Task to carry out: Line by line, set down all the data below exactly, omitting any picture.

Data records:
------------------------------------------------

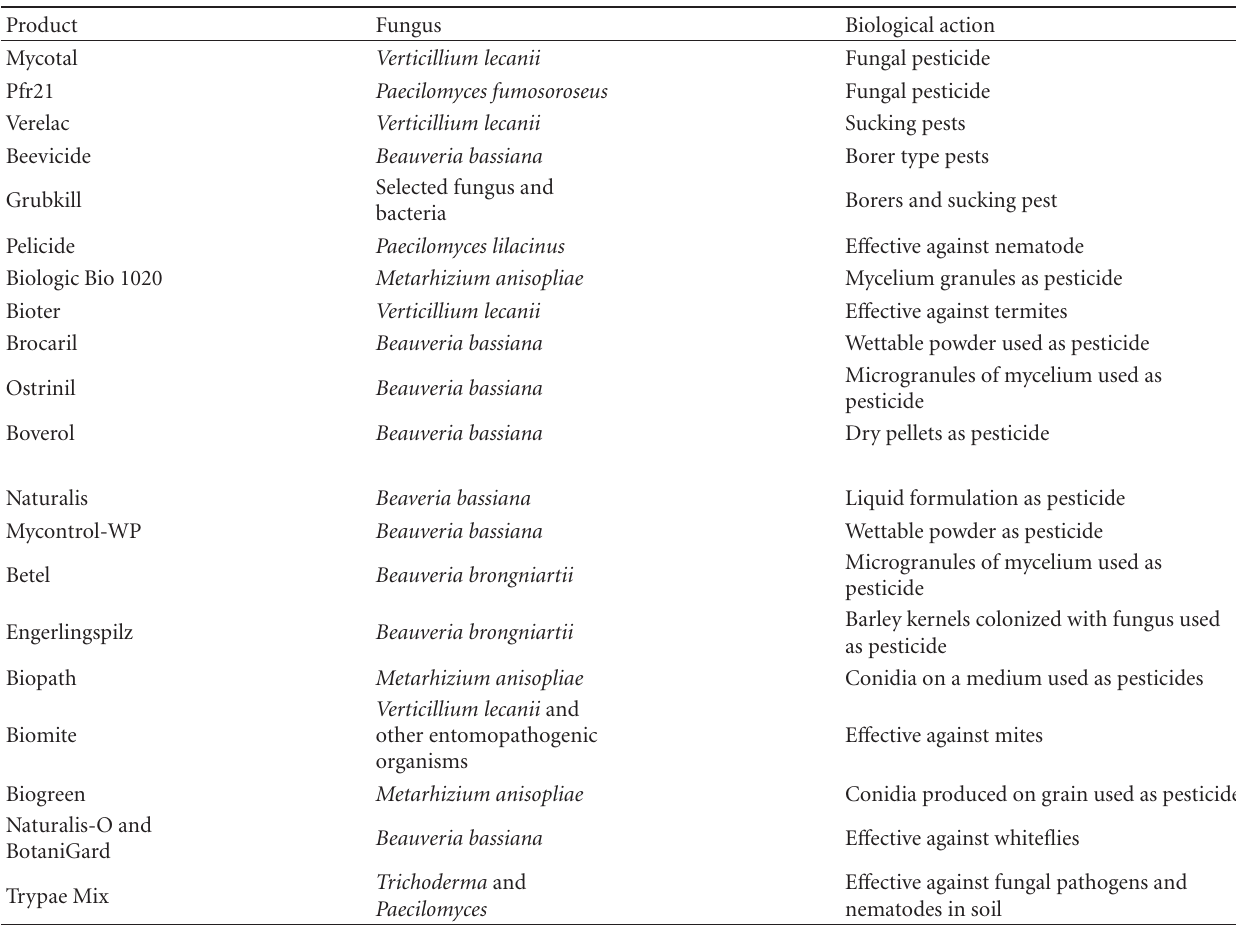
Table 2: Various bioactive products derived from entomopathogenic fungi which could be commercially useful for field application have been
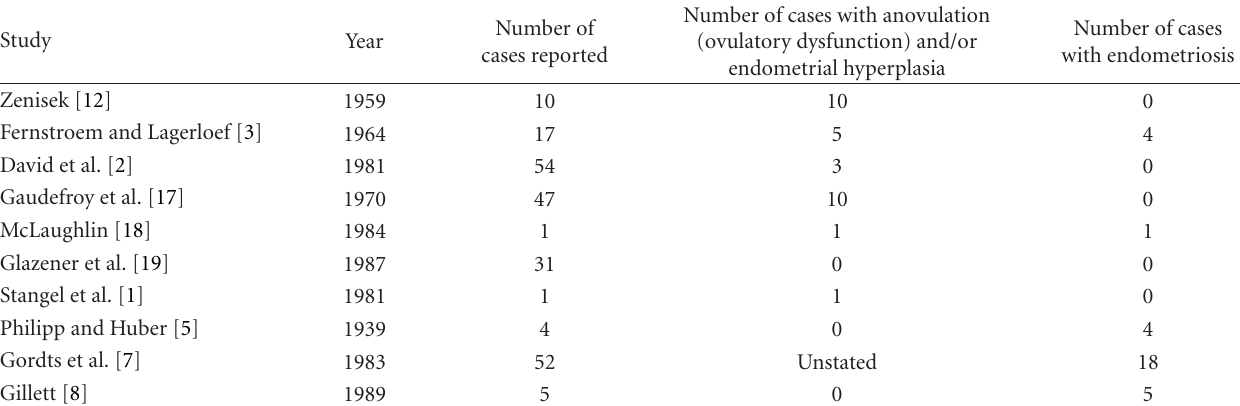
Table 2: Summary of published reports of the association of cornual polyps with anovulation (ovulatory dysfunction) and endometriosis.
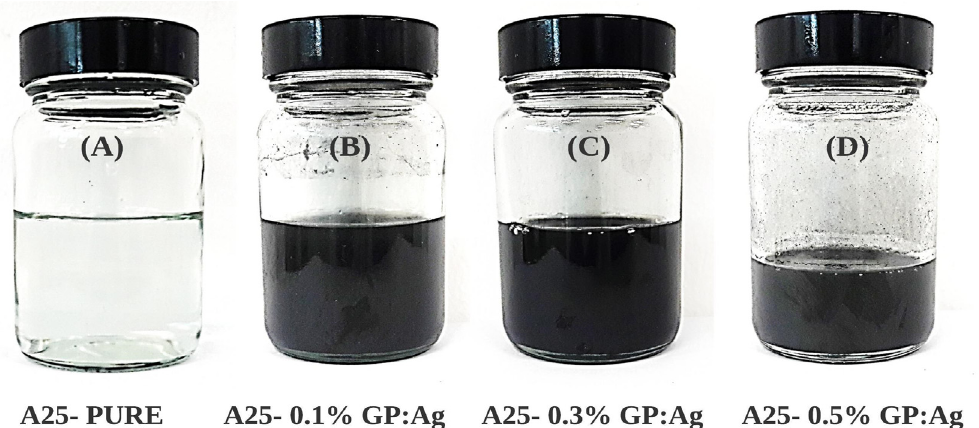
Figure 2. Images of pure and synthesized hybrid nanocomposites.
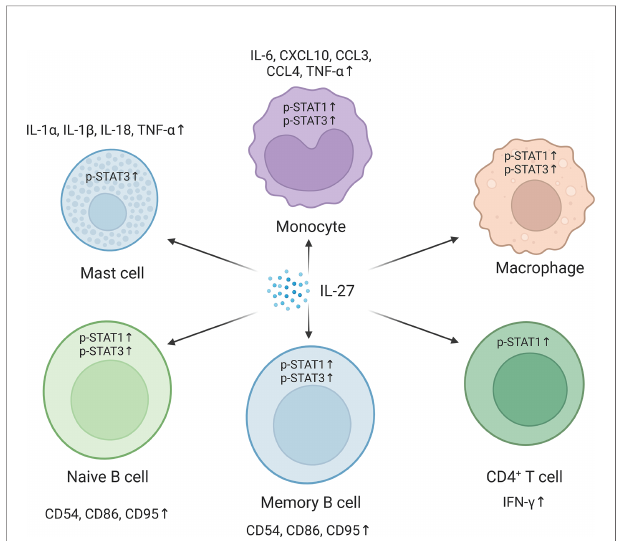
FIGURE 2 | Pathways in different cells are activated in respond to the interleukin-27 (IL-27) signaling. IL-27 signaling activates signal transducer and activator of transcription 1 (STAT1) and/or STAT3 and regulates downstream gene expression. In mast cells, IL-27 signaling upregulates IL-1 a , IL-1 b , IL- 18, and tumor necrosis factor- a (TNF- a ) by activating STAT3. IL-27 promotes the phosphorylation of STAT1 and STAT3 in monocytes and macrophages and induces the expression of IL-6, C – X – C motif chemokine 10 (CXCL10), C – C motif chemokine ligand 3 (CCL3), CCL4, and TNF- a in monocytes. In naive and memory B cells, IL-27 promotes the phosphorylation of STAT1 and STAT3 and the expression of CD54, CD86, and CD95. IL-27 also improves CD4 + T helper type 1 (Th1) polarization of CD4 + T cells by increasing STAT1 phosphorylation. The fi gure was created with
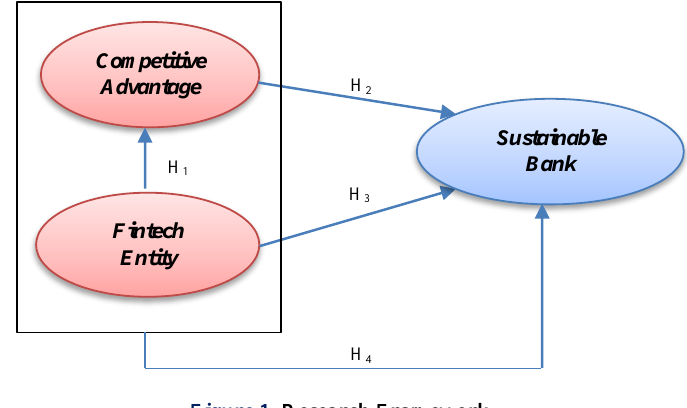
Figure 1. Research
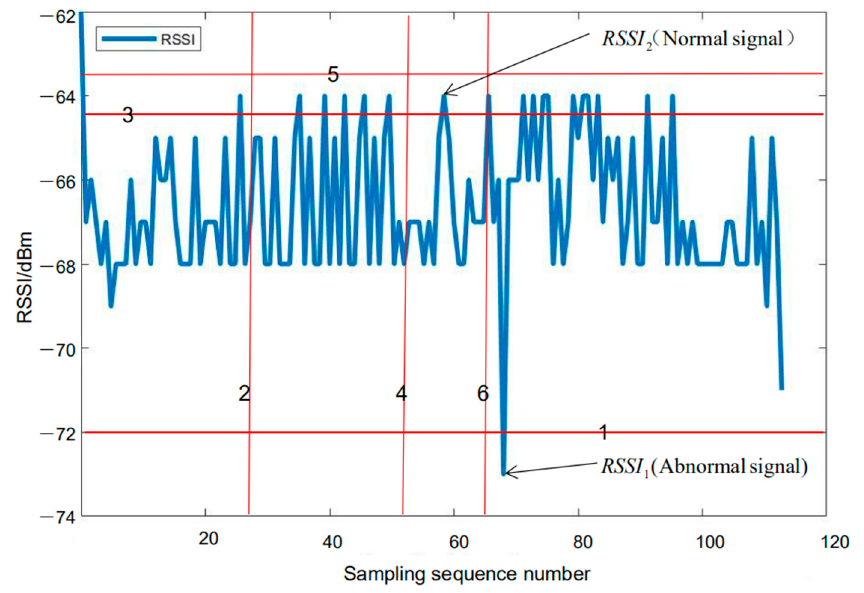
Figure 3. Isolation forest and spatial segmentation.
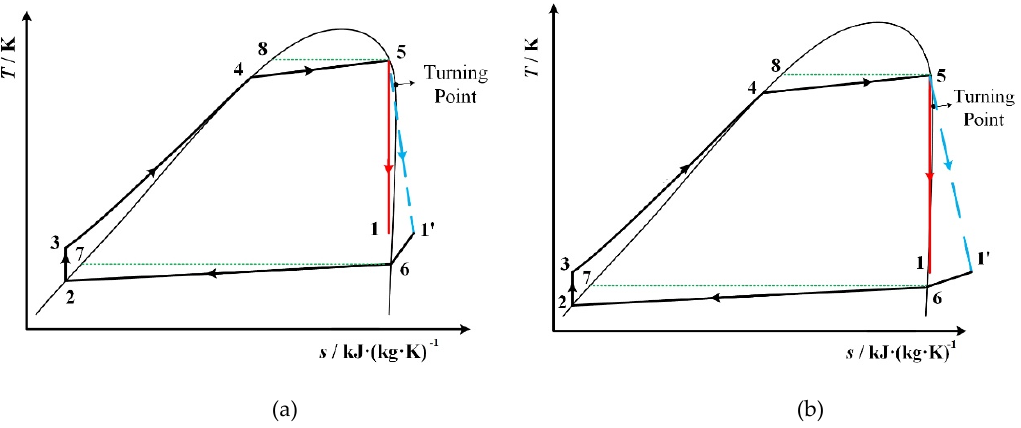
Figure 9. Subcritical ORC using single screw expander with isentropic zeotropic mixture as working fluid when considering isentropic efficiency of expander: (a) expander outlet at superheated region for R436A; (b) expander outlet at superheated region for R436B. Table 7. Description and determination of state points in Figure 8 and Figure 9.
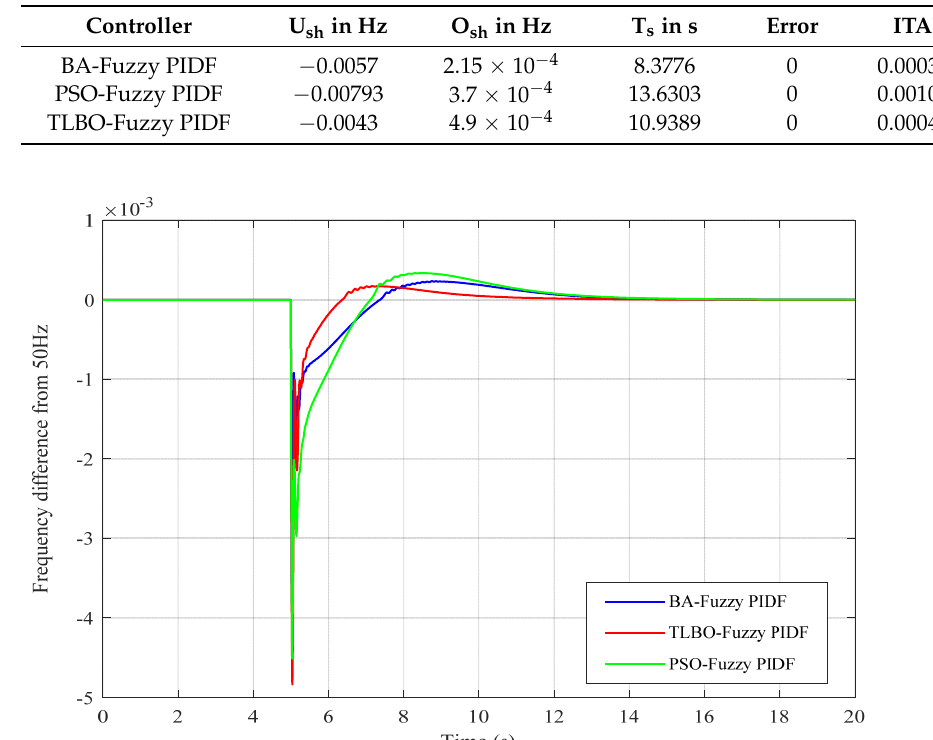
Table 13. Frequency response performance with Fuzzy PIDF controllers designed via ITAE.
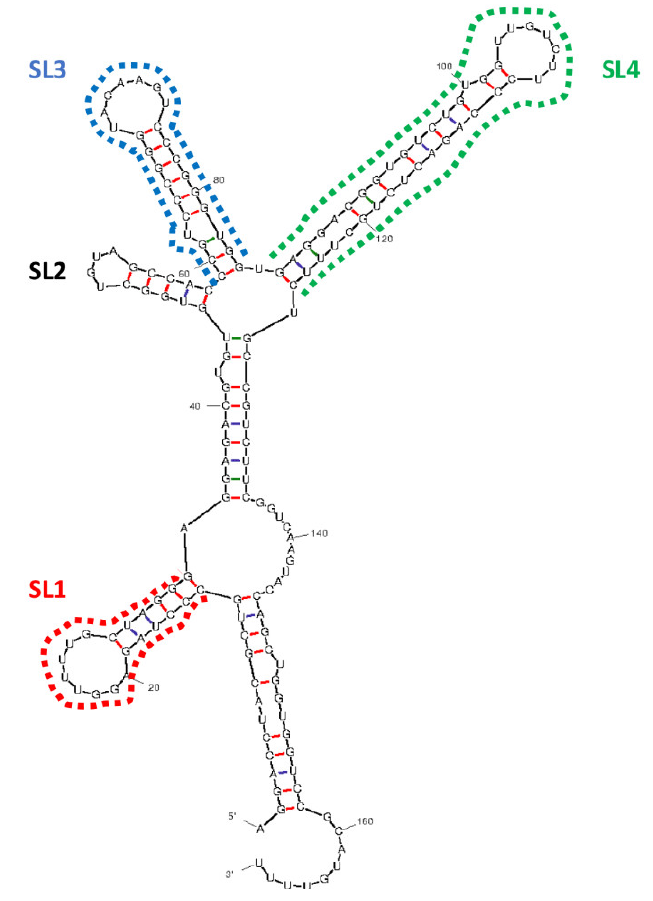
Figure 1. Secondary structure of wildtype EBER1 . Secondary structure of EBER1 was determined using the mfold web server. Stem-loops that were deleted to create ∆ SL1, ∆ SL3, and ∆ SL4 deletion mutants are indicated (dotted lines).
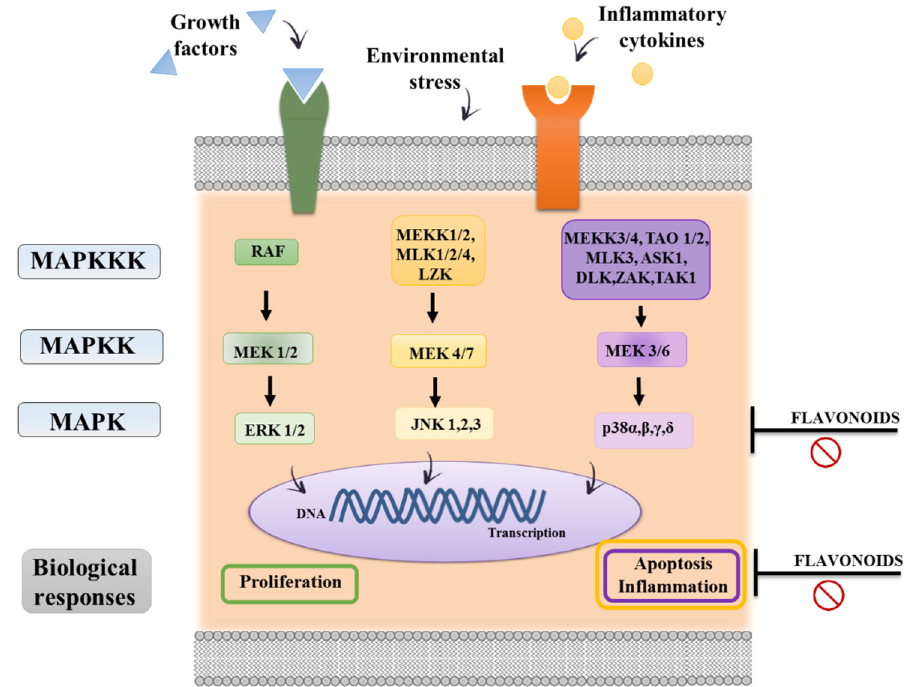
Figure 6. MAP Kinase pathway. The mitogen-activated protein kinase (MAPK) cascades are signal transduction pathways that involve a chain of three kinases activating each other in a series (MAPKKK, MAPKK, and MAPK). The result of phosphorylation of various MAP kinase isoforms is the activation of the three main MAP kinases: ERK (extracellular signal-related kinase), p38 MAPK, and JNK (c-Jun NH2-terminal kinase). Cell division, migration, and survival generally involve ERK signaling. Cellular stress activates the p38 MAPK and JNK pathways. The p38 MAPK pathway mediates transcription and cell motility. JNK signaling regulates apoptosis and inflammation. Flavonoids’ immunomodulatory signal transduction events upstream of the relevant MAPK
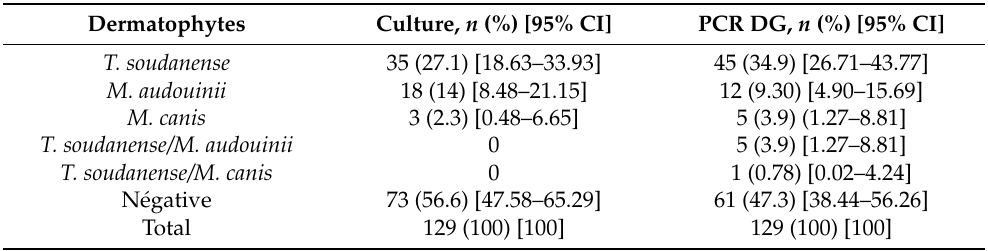
Table 3. Species identified by culture and complete multiplex real-time PCR DermaGenius ® (DG PCR) in hair samples ( n = 129).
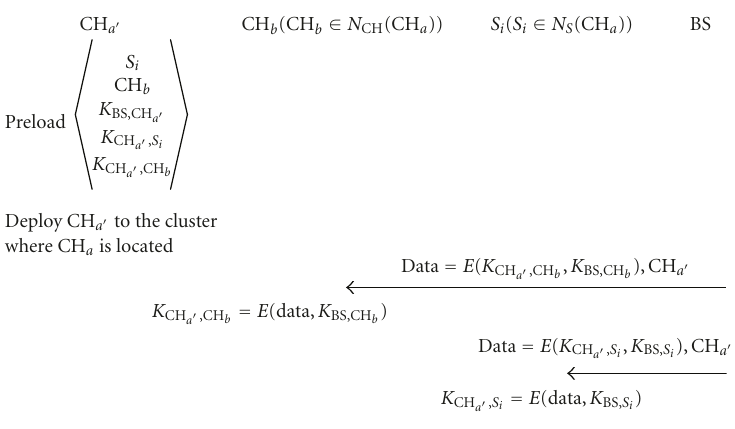
Figure 3: Protocol illustration of adding a new cluster head when BS is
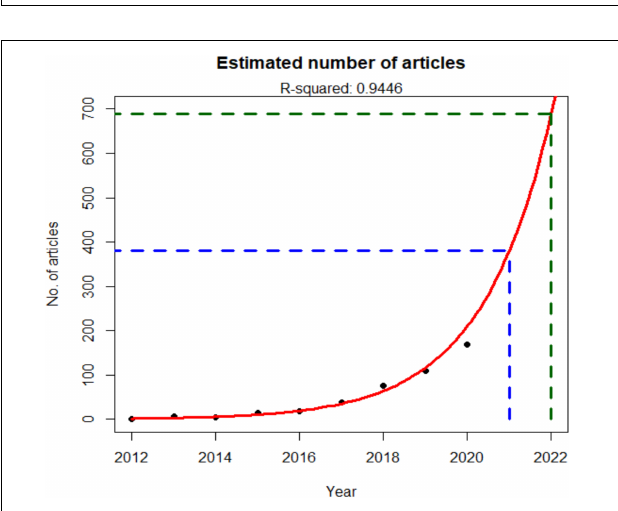
FIGURE 2 | Year-wise distribution of the Scopus documents in 2012–2021.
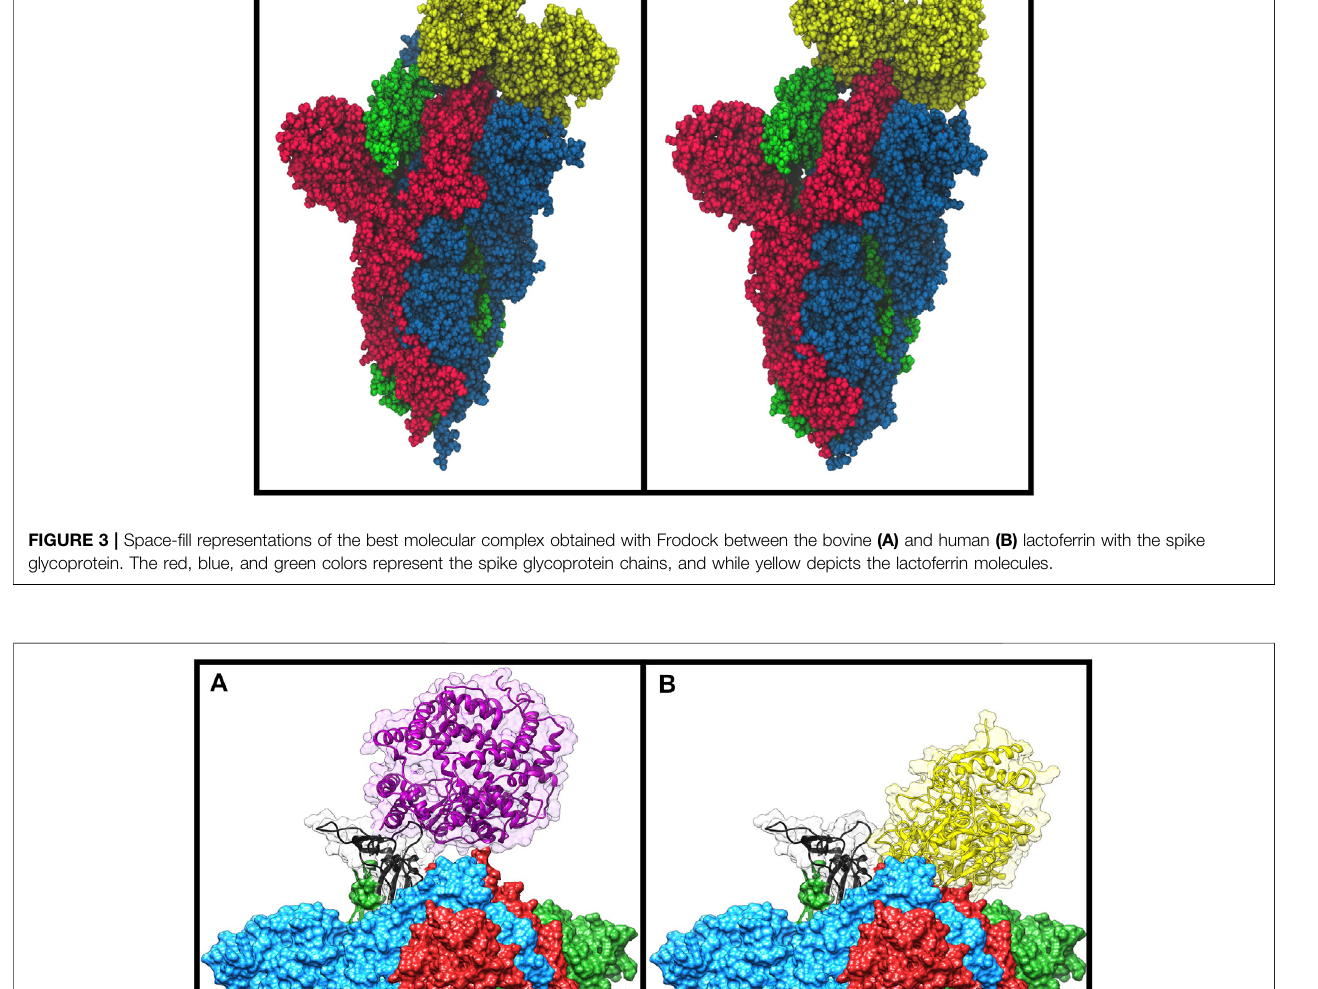
Frontiers in Pharmacology |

------------------------------------------------

Your solution:
Table 2: Various bioactive products derived from entomopathogenic fungi which could be commercially useful for field application have been
Table 2: Summary of published reports of the association of cornual polyps with anovulation (ovulatory dysfunction) and endometriosis.
Figure 2. Images of pure and synthesized hybrid nanocomposites.
FIGURE 2 | Pathways in different cells are activated in respond to the interleukin-27 (IL-27) signaling. IL-27 signaling activates signal transducer and activator of transcription 1 (STAT1) and/or STAT3 and regulates downstream gene expression. In mast cells, IL-27 signaling upregulates IL-1 a , IL-1 b , IL- 18, and tumor necrosis factor- a (TNF- a ) by activating STAT3. IL-27 promotes the phosphorylation of STAT1 and STAT3 in monocytes and macrophages and induces the expression of IL-6, C – X – C motif chemokine 10 (CXCL10), C – C motif chemokine ligand 3 (CCL3), CCL4, and TNF- a in monocytes. In naive and memory B cells, IL-27 promotes the phosphorylation of STAT1 and STAT3 and the expression of CD54, CD86, and CD95. IL-27 also improves CD4 + T helper type 1 (Th1) polarization of CD4 + T cells by increasing STAT1 phosphorylation. The fi gure was created with
Figure 1. Research
Figure 3. Isolation forest and spatial segmentation.
Figure 9. Subcritical ORC using single screw expander with isentropic zeotropic mixture as working fluid when considering isentropic efficiency of expander: (a) expander outlet at superheated region for R436A; (b) expander outlet at superheated region for R436B. Table 7. Description and determination of state points in Figure 8 and Figure 9.
Table 13. Frequency response performance with Fuzzy PIDF controllers designed via ITAE.
Figure 1. Secondary structure of wildtype EBER1 . Secondary structure of EBER1 was determined using the mfold web server. Stem-loops that were deleted to create ∆ SL1, ∆ SL3, and ∆ SL4 deletion mutants are indicated (dotted lines).
Figure 6. MAP Kinase pathway. The mitogen-activated protein kinase (MAPK) cascades are signal transduction pathways that involve a chain of three kinases activating each other in a series (MAPKKK, MAPKK, and MAPK). The result of phosphorylation of various MAP kinase isoforms is the activation of the three main MAP kinases: ERK (extracellular signal-related kinase), p38 MAPK, and JNK (c-Jun NH2-terminal kinase). Cell division, migration, and survival generally involve ERK signaling. Cellular stress activates the p38 MAPK and JNK pathways. The p38 MAPK pathway mediates transcription and cell motility. JNK signaling regulates apoptosis and inflammation. Flavonoids’ immunomodulatory signal transduction events upstream of the relevant MAPK
Table 3. Species identified by culture and complete multiplex real-time PCR DermaGenius ® (DG PCR) in hair samples ( n = 129).
Figure 3: Protocol illustration of adding a new cluster head when BS is
FIGURE 2 | Year-wise distribution of the Scopus documents in 2012–2021.
Frontiers in Pharmacology |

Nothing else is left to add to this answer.